Part of the reason middle school is so hard for parents may be that the changes in your kid seem to take place overnight. “You see this person who is almost but not quite grown-up physically, saying at one moment, ’Leave me alone. I’ve got this figured out. Let me do it my way,’ or ’Don’t ask me questions,’” said Luther. “And on the other hand, they (are) crushed in tears, and looking to you for comfort just like a child. They might cry like the children they used to be, but being able to actually comfort them is nowhere near as easy.”

RELATED: The Secret to Raising a Happy, Confident Girl

So what can we do better help them cope?
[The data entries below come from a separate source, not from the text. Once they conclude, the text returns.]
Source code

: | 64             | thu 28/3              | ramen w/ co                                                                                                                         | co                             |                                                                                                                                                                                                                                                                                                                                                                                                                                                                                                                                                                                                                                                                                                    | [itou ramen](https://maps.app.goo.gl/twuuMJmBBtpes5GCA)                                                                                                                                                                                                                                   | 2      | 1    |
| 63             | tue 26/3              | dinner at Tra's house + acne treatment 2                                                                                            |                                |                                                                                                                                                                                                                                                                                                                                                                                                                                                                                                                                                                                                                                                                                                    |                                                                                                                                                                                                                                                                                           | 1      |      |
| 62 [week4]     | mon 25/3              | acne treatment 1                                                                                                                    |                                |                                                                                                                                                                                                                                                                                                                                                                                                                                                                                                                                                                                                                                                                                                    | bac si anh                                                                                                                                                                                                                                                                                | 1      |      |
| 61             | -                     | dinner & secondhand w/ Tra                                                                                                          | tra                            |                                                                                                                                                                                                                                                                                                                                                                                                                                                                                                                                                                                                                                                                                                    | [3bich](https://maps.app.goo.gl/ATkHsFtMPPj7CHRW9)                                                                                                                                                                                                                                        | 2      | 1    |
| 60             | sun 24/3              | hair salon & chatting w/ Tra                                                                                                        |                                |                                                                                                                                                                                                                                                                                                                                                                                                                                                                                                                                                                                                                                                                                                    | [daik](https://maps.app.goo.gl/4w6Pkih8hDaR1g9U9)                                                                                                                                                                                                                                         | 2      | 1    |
Icard—who has been working with middle school children and teachers for more than 10 years—told CNN parents would benefit from knowing the facts about middle school, how children are going through what she calls “the middle school construction project” as they start to develop a new body, new brain, and new identity

“If you know that, for example, your kid has to create an identity apart from you when they are in middle school so that they can form healthy relationships with people in the future, it makes it a little easier to bear so it’s not for nothing that your kid is separating and relying on their peers,” she said. “That’s how they figure out their way in the world.”

She also suggested moms make sure they have something else going on in their lives for themselves when their children are in middle school. “You’ll be modeling good self-care for your kid,” she said. “And when things get really tumultuous and they’re illogical and they’re unpredictable, you have something to dive into that makes you happy and that does a lot for stress reduction.”